**To do:**
**1)** Answer these questions from the text on Rabbi Rami Shapiro and Wisdom-Sophia, one answer a line:
(a) Which publisher issued his book, and in what year?
(b) Who advised Shapiro that he had best surrender?
(c) What did Shapiro's listeners begin to do as he shared Her teachings?
**2)** In the text on Rabbi Rami Shapiro and Wisdom-Sophia, list every phrase Shapiro uses to say what Chochma is, other than its being the Hebrew word for "wisdom".

**Selected extract:**
--
As we continue our search for Wisdom-Sophia, our guide for the next few weeks will be Rabbi Rami Shapiro speaking to us through the pages of his book, The Divine Feminine in Biblical Wisdom Literature (Skylight Illuminations, 2005).
Rabbi Rami Shapiro
In his Preface, Rabbi Shapiro tells of being pursued by the Sacred Feminine:
I began to see her everywhere. She started talking to me….She intruded on my meditation and prayer time, and just would not leave me alone….She had me. I would go for walks late at night and talk with her.
His friend Andrew Harvey advised that he had best surrender: “She calls to everyone, and to ignore her is to ignore the greatest gift you may ever be offered: the passionate embrace of the Mother. She is going to hound you until she has you, and then She is going to strip you of all your ideas and notions until there is nothing left to you but the ecstasy of her embrace.”
Yet still Shapiro struggled, for it seemed to him that the presence was the Virgin Mary, someone he could not commit to as a Jew.
Andrew said to me, “It isn’t Mary, but the Mother. She comes to the Christian as the Blessed Virgin; She comes to you as Chochma, Mother Wisdom.” And with that my whole life changed.
Shapiro writes: Chochma, the Hebrew word for “wisdom”, is the manifestation of the Divine Mother as She appears in the Hebrew Bible. She is the first manifestation of God, the vehicle of His unfolding, the Way of nature, the way God is God in the world you and I experience every day. Seeing her as Chochma removed the last of my defenses. I stopped running away, and gave myself to Her as best I could.
As he began to share Her teachings as found in the Jewish Wisdom Literature of the Hebrew and Greek Bibles, Shapiro found his listeners “began to relax”, not because he had made Her ”kosher” but rather because “what they heard in the text was what they somehow already knew in their hearts”.
--
**Material shown:**

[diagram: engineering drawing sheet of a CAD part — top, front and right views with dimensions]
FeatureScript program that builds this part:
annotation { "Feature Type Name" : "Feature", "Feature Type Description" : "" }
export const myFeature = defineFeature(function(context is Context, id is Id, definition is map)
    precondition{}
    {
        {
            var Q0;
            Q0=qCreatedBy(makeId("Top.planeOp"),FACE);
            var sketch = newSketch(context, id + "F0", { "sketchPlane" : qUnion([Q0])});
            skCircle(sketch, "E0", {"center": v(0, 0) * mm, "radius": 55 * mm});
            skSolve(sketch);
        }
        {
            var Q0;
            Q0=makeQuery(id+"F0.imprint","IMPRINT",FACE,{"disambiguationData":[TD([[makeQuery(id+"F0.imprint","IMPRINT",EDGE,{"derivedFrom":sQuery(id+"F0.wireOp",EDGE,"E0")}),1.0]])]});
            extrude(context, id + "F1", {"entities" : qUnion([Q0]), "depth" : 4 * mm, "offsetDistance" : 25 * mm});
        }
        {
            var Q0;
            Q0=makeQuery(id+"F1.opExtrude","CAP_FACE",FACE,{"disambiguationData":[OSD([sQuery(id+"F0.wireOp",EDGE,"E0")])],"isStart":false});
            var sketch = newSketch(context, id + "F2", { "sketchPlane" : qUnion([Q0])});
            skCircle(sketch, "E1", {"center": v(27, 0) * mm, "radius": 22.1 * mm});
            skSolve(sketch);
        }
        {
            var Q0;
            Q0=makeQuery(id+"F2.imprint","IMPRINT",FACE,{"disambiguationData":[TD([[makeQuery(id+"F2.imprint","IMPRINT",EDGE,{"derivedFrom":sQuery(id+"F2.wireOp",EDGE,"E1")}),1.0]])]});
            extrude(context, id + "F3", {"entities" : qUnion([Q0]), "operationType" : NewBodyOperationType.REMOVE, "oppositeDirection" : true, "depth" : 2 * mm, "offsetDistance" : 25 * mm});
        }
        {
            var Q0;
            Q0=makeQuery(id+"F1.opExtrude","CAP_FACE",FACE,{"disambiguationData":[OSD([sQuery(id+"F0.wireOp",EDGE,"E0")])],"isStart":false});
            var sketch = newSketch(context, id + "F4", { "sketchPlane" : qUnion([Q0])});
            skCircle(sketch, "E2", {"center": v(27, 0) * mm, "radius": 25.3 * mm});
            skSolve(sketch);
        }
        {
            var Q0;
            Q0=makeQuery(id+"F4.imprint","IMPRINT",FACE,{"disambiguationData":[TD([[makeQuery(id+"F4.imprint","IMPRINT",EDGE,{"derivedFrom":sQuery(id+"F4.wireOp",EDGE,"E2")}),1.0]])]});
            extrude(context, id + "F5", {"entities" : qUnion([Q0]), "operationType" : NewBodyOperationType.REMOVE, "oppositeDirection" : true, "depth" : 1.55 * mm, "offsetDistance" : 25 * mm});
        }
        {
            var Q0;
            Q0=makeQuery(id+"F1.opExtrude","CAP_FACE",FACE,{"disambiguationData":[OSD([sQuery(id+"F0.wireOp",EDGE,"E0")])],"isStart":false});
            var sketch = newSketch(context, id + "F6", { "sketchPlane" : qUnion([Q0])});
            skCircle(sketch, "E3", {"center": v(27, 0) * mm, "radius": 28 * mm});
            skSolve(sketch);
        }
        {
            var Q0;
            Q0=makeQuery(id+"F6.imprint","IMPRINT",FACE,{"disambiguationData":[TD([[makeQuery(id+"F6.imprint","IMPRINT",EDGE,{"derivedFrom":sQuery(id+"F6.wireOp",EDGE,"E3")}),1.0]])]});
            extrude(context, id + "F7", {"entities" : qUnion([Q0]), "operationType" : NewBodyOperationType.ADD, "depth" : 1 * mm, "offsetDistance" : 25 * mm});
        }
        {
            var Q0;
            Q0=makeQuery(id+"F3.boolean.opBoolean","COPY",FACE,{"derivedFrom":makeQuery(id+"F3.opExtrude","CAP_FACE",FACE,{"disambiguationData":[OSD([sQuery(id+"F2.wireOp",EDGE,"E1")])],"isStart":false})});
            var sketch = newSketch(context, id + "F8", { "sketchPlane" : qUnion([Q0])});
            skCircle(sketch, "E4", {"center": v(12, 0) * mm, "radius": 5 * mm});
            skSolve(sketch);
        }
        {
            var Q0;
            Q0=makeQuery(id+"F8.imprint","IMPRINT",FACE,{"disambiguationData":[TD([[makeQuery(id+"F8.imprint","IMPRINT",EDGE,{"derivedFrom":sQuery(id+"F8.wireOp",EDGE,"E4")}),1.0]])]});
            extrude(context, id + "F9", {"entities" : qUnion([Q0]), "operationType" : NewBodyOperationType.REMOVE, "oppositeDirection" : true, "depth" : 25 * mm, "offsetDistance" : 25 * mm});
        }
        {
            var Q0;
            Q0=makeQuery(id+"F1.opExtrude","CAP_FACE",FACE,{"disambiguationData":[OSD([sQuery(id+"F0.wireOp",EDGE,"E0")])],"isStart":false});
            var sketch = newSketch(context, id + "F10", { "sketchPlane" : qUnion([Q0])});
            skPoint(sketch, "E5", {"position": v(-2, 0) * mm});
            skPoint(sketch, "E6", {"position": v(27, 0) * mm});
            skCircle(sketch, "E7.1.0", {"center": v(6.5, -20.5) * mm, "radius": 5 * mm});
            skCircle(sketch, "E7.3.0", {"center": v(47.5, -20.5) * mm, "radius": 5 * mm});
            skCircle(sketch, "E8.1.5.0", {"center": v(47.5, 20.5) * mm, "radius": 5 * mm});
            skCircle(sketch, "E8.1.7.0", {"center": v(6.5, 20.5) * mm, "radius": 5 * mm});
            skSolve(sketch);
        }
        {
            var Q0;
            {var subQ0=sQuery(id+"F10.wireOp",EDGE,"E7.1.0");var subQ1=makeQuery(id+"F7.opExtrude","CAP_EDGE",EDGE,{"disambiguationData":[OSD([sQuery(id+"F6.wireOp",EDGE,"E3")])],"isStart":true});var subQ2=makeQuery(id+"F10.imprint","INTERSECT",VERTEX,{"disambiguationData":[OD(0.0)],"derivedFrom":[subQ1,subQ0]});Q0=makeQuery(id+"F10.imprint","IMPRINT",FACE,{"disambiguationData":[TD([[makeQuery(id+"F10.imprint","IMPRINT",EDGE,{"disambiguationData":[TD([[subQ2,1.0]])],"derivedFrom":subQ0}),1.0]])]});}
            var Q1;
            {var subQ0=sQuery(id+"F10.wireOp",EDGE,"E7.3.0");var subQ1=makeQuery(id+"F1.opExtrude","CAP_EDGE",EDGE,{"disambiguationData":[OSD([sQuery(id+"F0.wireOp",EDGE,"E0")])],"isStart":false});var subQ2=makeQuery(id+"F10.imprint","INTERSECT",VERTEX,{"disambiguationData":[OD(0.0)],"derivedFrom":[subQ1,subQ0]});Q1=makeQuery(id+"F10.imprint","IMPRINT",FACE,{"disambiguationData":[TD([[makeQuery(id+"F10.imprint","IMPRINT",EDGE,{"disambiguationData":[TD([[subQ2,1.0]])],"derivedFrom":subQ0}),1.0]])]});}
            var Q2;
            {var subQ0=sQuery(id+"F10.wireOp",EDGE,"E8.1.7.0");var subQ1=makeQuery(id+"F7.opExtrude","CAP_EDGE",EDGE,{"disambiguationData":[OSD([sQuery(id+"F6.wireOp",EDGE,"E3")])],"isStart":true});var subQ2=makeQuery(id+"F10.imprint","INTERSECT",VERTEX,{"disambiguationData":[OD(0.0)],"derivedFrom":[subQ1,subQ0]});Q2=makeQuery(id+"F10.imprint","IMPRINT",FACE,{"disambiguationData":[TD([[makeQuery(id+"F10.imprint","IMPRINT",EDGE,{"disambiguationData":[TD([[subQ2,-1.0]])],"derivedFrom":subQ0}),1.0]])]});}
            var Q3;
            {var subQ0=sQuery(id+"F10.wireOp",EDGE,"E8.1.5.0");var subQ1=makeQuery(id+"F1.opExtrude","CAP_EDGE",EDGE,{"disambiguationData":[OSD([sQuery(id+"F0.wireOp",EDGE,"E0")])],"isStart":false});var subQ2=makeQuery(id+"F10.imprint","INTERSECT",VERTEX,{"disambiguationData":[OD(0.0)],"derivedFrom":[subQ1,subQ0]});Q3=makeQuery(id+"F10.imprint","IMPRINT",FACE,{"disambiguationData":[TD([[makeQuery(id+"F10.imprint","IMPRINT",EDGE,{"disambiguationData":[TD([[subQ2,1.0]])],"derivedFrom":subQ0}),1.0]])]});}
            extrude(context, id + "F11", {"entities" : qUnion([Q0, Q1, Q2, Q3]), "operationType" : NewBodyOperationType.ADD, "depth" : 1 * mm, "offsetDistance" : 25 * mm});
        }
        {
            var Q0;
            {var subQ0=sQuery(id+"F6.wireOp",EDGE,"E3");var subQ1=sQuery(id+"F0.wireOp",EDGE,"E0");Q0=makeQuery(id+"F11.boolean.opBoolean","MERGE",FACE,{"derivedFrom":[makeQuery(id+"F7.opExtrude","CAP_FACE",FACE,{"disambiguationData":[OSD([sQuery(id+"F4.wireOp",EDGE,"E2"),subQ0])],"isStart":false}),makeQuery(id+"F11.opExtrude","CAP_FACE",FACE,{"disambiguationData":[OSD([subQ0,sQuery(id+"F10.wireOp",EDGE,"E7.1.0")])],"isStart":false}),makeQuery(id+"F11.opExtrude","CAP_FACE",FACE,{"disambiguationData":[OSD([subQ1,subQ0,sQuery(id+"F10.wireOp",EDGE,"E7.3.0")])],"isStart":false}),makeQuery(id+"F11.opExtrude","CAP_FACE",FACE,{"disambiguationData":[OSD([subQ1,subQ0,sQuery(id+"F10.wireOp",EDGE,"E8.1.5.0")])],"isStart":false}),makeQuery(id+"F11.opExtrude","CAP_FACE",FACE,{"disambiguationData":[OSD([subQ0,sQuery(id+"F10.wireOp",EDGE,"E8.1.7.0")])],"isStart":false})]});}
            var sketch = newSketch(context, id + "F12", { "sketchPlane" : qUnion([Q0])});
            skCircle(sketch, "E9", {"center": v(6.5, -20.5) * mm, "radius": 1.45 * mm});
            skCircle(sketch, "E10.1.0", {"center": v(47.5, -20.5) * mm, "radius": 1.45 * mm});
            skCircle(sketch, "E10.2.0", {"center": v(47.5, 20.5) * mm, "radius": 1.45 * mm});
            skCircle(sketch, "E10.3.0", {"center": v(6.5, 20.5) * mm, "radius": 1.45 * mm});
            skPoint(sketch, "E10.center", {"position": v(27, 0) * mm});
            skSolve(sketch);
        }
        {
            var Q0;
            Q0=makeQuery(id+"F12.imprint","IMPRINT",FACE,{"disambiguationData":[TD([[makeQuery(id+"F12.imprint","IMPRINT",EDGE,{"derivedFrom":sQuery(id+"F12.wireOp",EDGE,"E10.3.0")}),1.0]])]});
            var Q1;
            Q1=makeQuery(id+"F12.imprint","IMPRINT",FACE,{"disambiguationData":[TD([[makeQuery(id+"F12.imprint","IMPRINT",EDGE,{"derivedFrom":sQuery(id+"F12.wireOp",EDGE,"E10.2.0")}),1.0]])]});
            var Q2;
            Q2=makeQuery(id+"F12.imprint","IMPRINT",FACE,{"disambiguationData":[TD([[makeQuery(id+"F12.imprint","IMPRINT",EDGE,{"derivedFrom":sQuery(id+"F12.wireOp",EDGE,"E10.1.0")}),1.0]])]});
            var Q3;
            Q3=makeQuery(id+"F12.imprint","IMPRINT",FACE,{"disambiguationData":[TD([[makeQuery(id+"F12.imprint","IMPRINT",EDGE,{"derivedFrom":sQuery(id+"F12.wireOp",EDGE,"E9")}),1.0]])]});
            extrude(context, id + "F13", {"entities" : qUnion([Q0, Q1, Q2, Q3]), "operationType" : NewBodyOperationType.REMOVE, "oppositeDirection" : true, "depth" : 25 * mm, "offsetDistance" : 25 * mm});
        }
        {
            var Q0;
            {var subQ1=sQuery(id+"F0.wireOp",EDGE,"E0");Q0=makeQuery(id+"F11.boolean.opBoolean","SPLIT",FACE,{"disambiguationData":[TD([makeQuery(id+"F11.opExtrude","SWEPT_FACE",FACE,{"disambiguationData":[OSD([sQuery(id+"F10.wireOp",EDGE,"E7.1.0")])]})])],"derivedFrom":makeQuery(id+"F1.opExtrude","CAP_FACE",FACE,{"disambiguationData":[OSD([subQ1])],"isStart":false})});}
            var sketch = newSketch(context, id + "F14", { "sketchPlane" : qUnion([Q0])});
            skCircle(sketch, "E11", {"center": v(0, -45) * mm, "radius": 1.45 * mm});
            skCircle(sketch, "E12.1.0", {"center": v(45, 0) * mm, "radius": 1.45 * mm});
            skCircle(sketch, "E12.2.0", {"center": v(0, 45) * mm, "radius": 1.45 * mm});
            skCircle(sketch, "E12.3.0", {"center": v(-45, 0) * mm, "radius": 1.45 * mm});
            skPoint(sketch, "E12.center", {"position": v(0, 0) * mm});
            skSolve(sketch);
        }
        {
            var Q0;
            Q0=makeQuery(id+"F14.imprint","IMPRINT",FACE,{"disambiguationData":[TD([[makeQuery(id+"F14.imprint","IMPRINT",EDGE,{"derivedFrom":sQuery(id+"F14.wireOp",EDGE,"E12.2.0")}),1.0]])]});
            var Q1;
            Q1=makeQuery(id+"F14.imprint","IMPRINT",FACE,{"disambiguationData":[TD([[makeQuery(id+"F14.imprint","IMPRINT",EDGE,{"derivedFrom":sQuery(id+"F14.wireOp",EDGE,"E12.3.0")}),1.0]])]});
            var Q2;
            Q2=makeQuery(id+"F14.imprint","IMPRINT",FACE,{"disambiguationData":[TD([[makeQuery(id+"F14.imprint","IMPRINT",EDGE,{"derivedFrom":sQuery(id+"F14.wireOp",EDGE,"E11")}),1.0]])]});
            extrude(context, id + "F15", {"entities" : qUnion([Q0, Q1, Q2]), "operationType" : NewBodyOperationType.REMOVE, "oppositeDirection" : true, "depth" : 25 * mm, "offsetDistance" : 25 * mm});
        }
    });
--
**Exercise results:**
**1)**
(a) Skylight Illuminations, 2005
(b) His friend Andrew Harvey
(c) They began to relax.

**2)**
- the manifestation of the Divine Mother as She appears in the Hebrew Bible
- the first manifestation of God
- the vehicle of His unfolding
- the Way of nature
- the way God is God in the world you and I experience every day